Le vacanze mi fanno riscoprire ogni
volta una nuova dimensione del tempo, che è sempre lì ma che normalmente sembra
sfuggirmi e che vorrei riuscire a trovare anche nel resto dell’anno. Ma sto
imparando.
Parlare del tempo è come voler descrivere
l’acqua quando si è immersi in un fiume, mentre ne parliamo non è più la stessa
di qualche secondo prima. La vediamo scorrere, diamo per scontato che continui
a bagnarci ma non ci rendiamo conto che la corrente potrebbe affievolirsi da un
momento all’altro lasciandoci all’asciutto.
Il tempo non è né galantuomo né porta
consiglio, sono solo detti popolari. Il
tempo passa e se ne frega di noi. Siamo noi a dovergli dare la giusta
importanza.
Ricordo che, circa due estati, fa parlando
con un collega mi lamentavo del fatto che, nonostante le belle giornate estive
più lunghe, tornando a casa mi sembrava che mi rimanesse poco tempo.
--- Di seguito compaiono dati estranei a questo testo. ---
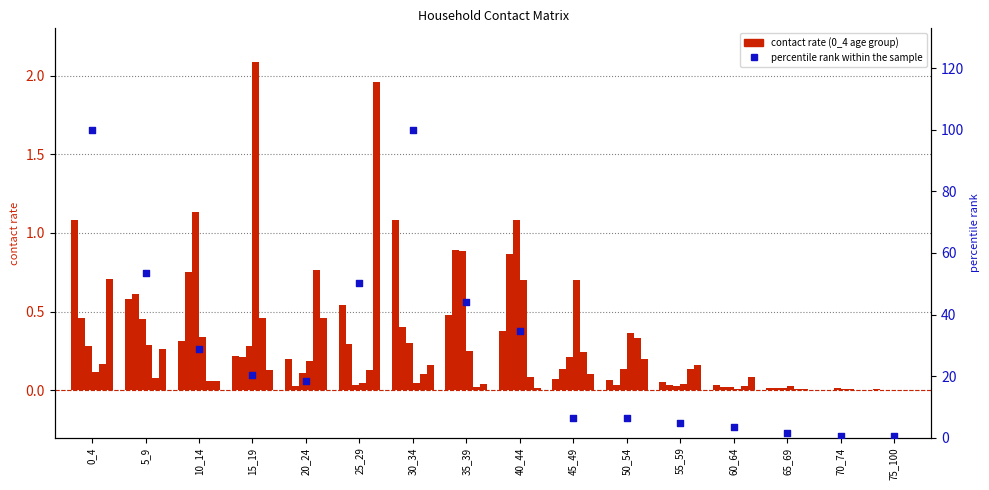

At which category is the sum across all series the highest?

15_19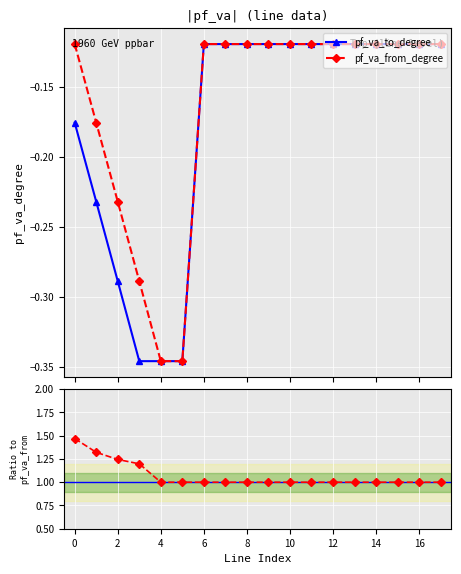

True or false: Ratio va_to/va_from and pf_va_to_degree cross at least once.

False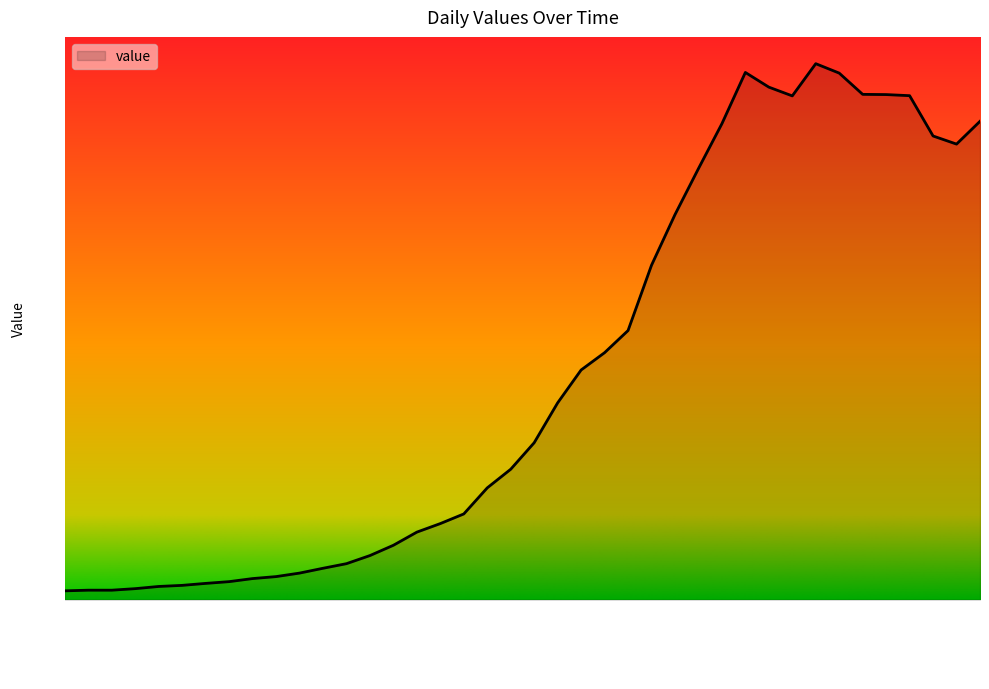

What is the greatest value displayed?

2446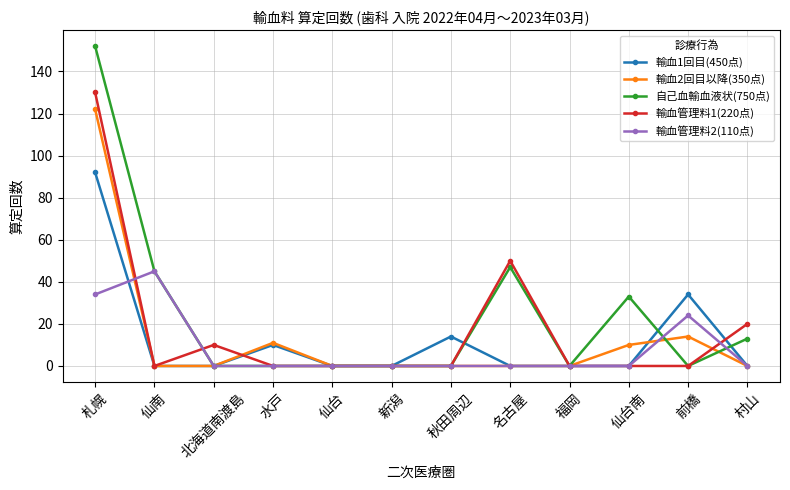

List the series in order of their peak value, highest first.

自己血輸血液状(750点), 輸血管理料1(220点), 輸血2回目以降(350点), 輸血1回目(450点), 輸血管理料2(110点)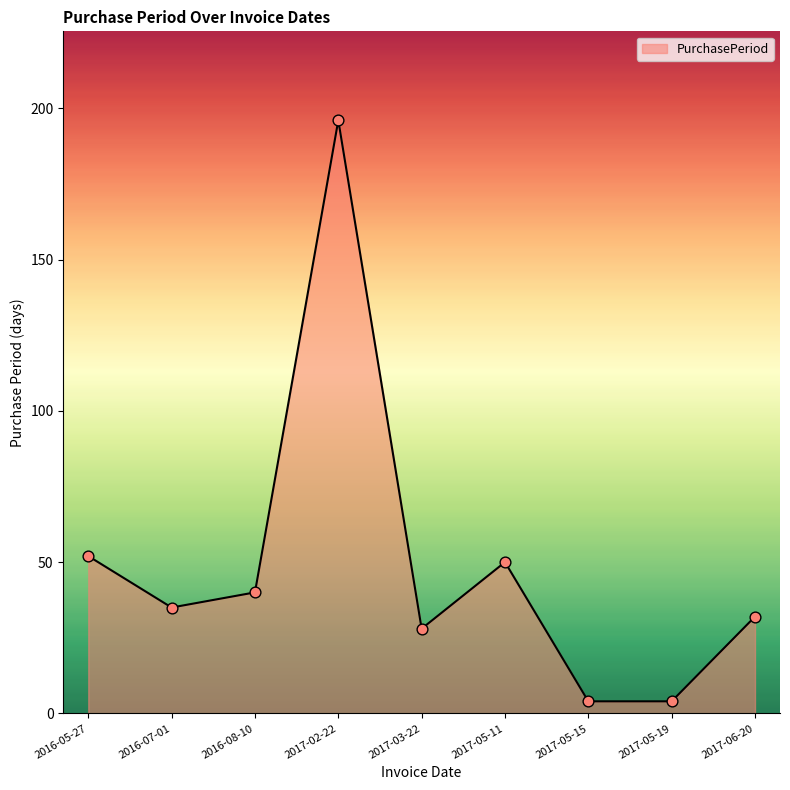

Between 2016-08-10 and 2017-05-11, which is larger?

2017-05-11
Come se
stesse chiedendo a qualcuno che si lamenta del buio del perché non accendesse
la luce, quasi banalmente mi domandò perché non riducessi la pausa pranzo, in
questo modo sarei potuto uscire prima ed avrei avuto più tempo a fine giornata.
Lì per lì mi sembrò una soluzione quasi impraticabile. Pensai: “Ridurre la
pausa pranzo? Uscire prima? Ma non lo fa quasi nessuno”.
Da quella chiacchierata passarono giorni,
settimane e mesi prima che poi, effettivamente, accendessi quella luce contro
Il buio del quale mi lamentavo senza fare niente e seguissi quel consiglio.
Il tempo delle vacanze ha una magia unica. Se
durante quei giorni, di solito, lasciamo gli orologi nei cassetti, visto che
per il resto dell’anno questo non è possibile, dovremmo almeno cercare di
renderli più “molli” e meno rigidi del solito.